● TEXT BLOCK
═══

# Cat not eating much in the heat



## sandy-cat (Feb 24, 2018)

Just a quickie - poor Sandy has not been eating very much today or yesterday. He usually gets through 2 85g pouches - 1 in the morning, 1 in the afternoon - plus a little kibble, but yesterday he only had a few bites of his meal in the morning, finished it off in the afternoon and then had another half pouch later in the evening. No kibble. 

So far today he's again had just a few bites of his pouch and no kibble. I've replenished all his water (he has a water fountain) and tried two different flavours of wet food and he's just not that interested. I'm not leaving his food out as it's too hot so if he's not touching it, it's going straight in the fridge. 

He's otherwise well in himself, although he's not very keen on the heat (he has quite a thick coat) and he does seem to be eating more once it cools down in the evening, so I just wanted to ask whether this is normal behaviour in the heat and is there anything else I should be doing for him?


----------



## kittih (Jan 19, 2014)

═══

● PROVIDED DATA
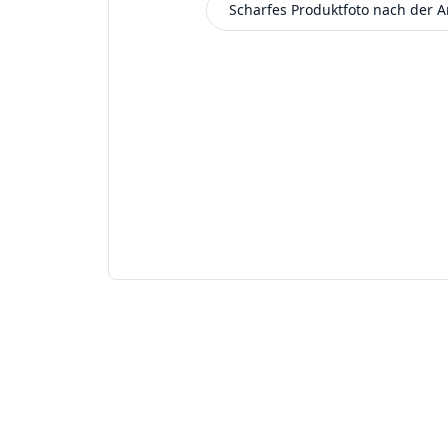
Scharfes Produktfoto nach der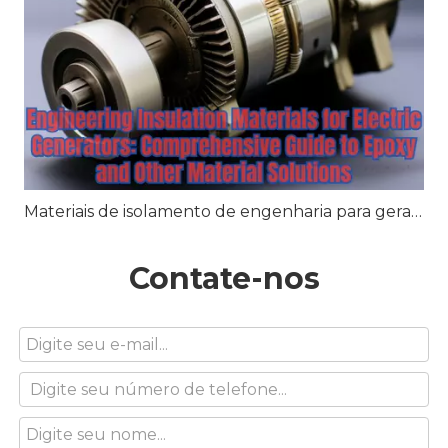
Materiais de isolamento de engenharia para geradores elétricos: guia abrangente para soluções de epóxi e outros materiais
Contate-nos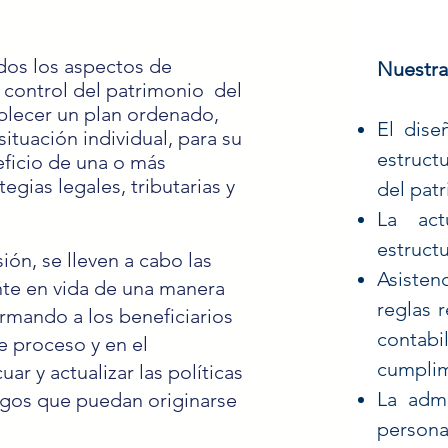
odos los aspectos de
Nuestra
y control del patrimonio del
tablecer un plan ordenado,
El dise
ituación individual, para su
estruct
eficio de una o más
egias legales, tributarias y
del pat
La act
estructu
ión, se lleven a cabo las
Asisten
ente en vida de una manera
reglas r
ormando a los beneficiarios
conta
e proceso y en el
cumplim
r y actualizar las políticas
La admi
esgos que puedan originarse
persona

═══

● TASKS
1 – Answer these questions from the forum thread about the cat not eating in the heat, one line each:
(a) How many 85g pouches does Sandy usually get through in a day?
(b) What does Sandy drink his water from?
(c) At what time does Sandy seem to eat more?
2 – In the forum thread about the cat not eating in the heat, list every step the poster says they have taken about Sandy's food and water.
3 – From the forum thread about the cat not eating in the heat, write out the passage starting at "So far today" and ending at "(Jan 19, 2014)".

● SOLUTIONS BY TASK
1 –
(a) Two.
(b) A water fountain.
(c) Once it cools down in the evening.

2 –
- Replenished all his water
- Tried two different flavours of wet food
- Stopped leaving his food out and put untouched food straight in the fridge

3 –
So far today he's again had just a few bites of his pouch and no kibble. I've replenished all his water (he has a water fountain) and tried two different flavours of wet food and he's just not that interested. I'm not leaving his food out as it's too hot so if he's not touching it, it's going straight in the fridge. 

He's otherwise well in himself, although he's not very keen on the heat (he has quite a thick coat) and he does seem to be eating more once it cools down in the evening, so I just wanted to ask whether this is normal behaviour in the heat and is there anything else I should be doing for him?


----------



## kittih (Jan 19, 2014)